Using controlled fires to prevent larger ones is not that simple, though. As the commissioner mentions, the logistics of controlled fires can be difficult to pull off, especially as weather conditions continue to become hotter and drier. The landscape has to be flammable enough for the burn to take off, but not so combustive that it spreads out of control. The perfect conditions might only happen a few times a year.
“The problem is that huge parts of the continent might be in that window at the same time and you can only feasibly burn small pieces of it,” says James Clark, professor of biology at Duke University.

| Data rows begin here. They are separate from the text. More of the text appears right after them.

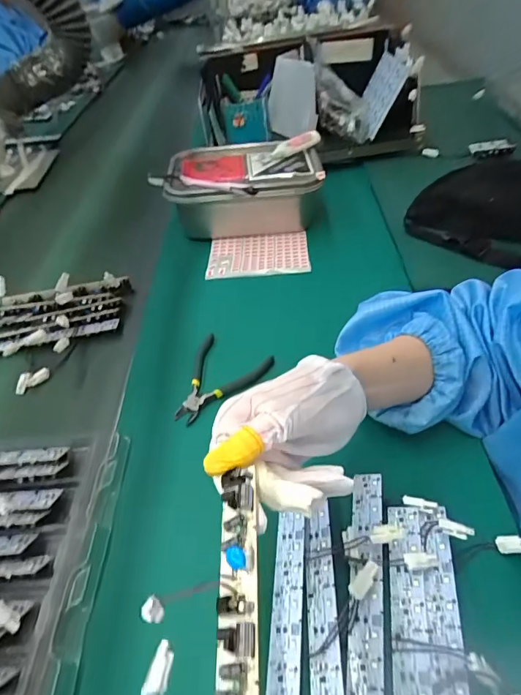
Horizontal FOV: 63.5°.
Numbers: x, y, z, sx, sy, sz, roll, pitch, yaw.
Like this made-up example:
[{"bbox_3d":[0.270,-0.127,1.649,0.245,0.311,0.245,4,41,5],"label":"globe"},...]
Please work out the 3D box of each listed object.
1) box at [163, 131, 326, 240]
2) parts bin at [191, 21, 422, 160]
[{"bbox_3d":[-0.025,-0.246,0.677,0.244,0.099,0.168,-11,46,-1],"label":"box"},{"bbox_3d":[0.093,-0.500,0.840,0.393,0.182,0.303,-5,46,5],"label":"parts bin"}]

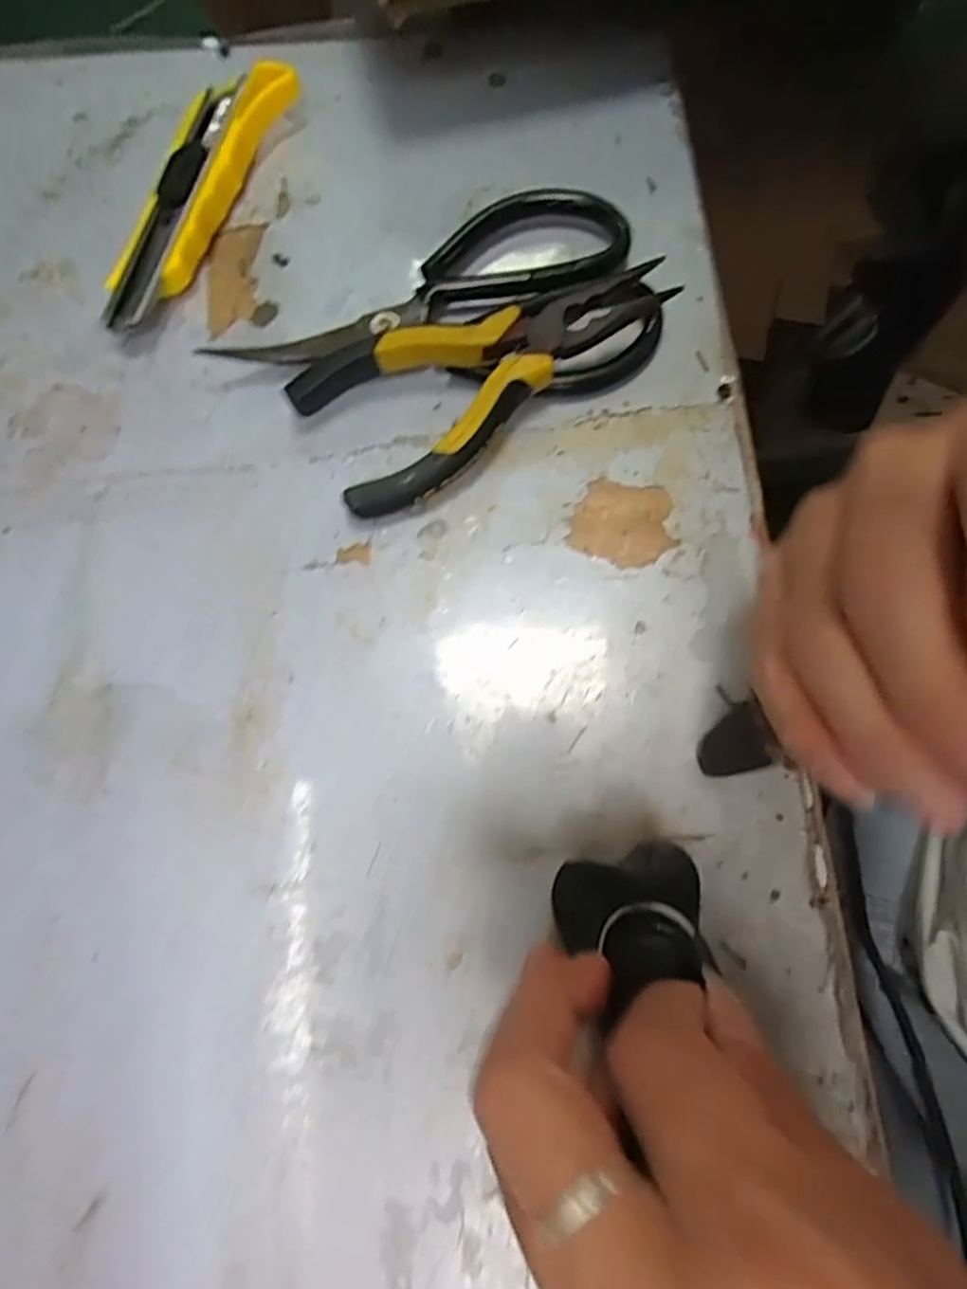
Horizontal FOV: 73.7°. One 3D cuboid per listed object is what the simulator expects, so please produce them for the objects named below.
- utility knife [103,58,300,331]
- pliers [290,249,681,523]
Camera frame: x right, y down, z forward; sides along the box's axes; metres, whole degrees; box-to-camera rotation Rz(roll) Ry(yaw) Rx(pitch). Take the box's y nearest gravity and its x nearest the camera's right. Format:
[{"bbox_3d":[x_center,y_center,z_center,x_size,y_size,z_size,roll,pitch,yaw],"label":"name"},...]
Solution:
[{"bbox_3d":[-0.132,-0.204,0.296,0.037,0.020,0.152,22,77,7],"label":"utility knife"},{"bbox_3d":[-0.003,-0.115,0.264,0.149,0.026,0.068,-37,77,-8],"label":"pliers"}]

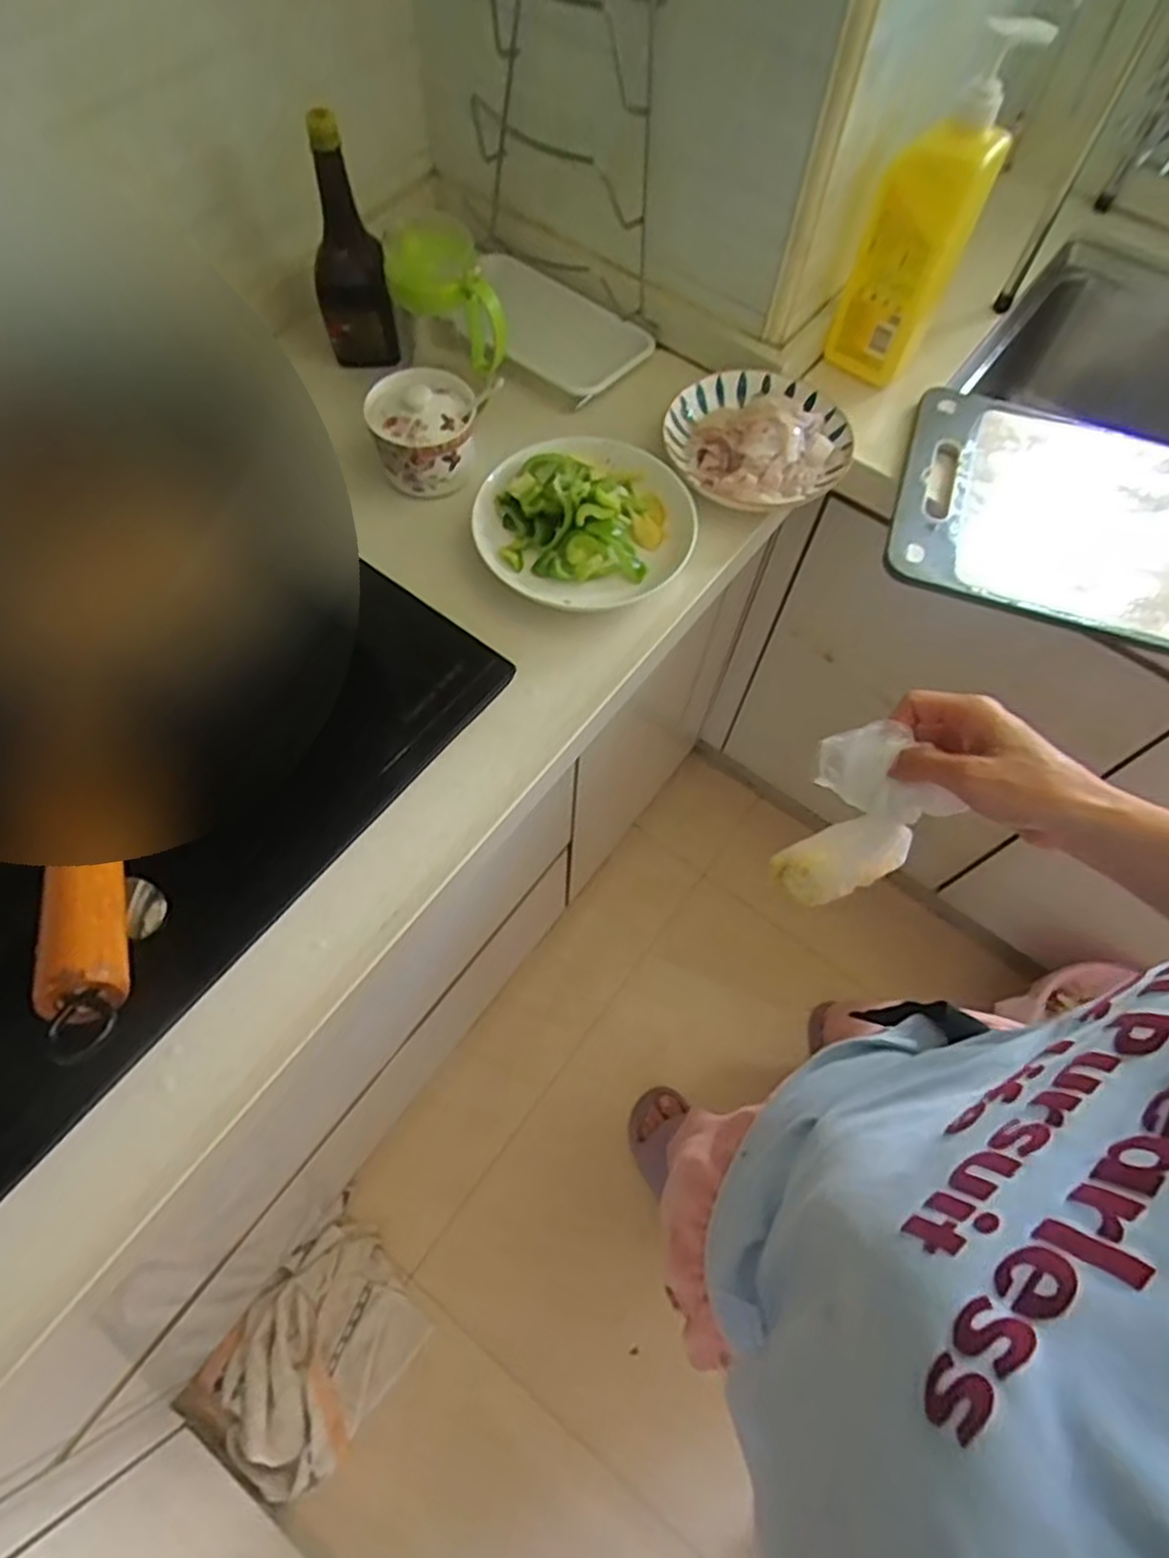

He says we have the same issue in the U.S. “Big parts of the west would be under prescription at just the same time, and there’s just no way you could do controlled burns over such a huge area.”
Steffensen says he feels encouraged as more people come to his workshops and show interest in traditional Australian land management practices. “When we first started, 27 years ago, there were no other non-indigenous people coming to our workshops,” he says. “Now everyone’s coming.” He says that he has seen people from the national parks, private landholders, and even schoolchildren at his workshops and controlled burns, though he says the political leadership of the country has still shown no interest. Steffensen says one concern is that, as a result of the current fires, the government will send inexperienced people to set controlled burns, which could be disastrous for the landscape and future management policy. He recommends a three- or four-year training program in which practitioners can learn about soil types and trees, as well as how to time the fires, and many other aspects of the natural and built environment. “Before colonization, [the landscape managers] were absolutely walking libraries,” he says. “But today we have just some young guys with a drip torch in the back of a four-wheel drive that think they know how to burn, and we just go around and around in a circle.”
The future is bleak. “We know that parts of the globe inhabited by humans today won’t be habitable in the future,” says Clark. “Not just by humans, but by many species.” Clark and other scientists hope that these catastrophes will motivate people to vote for more action against climate change. “Besides the tragic bushfires, 2019 may go down in Australian history as the year in which a large proportion of the general public started to be concerned about climate change,” writes Petr Matous, a civil engineering lecturer at the University of Sydney, to Popular Science in an email. “A significant part of the bushfire discussions focused on clarifying and explaining again and again the link between fossil fuel combustion, increasing temperatures, and shifting rainfall patterns.”
He says that we also need new planning, building, adaptation, and legislation strategies that would lead to the development of more fire-resilient interface between cities and bushland for a hotter and drier future. Listening to the people who have effectively managed the landscape for thousands of years is a first step.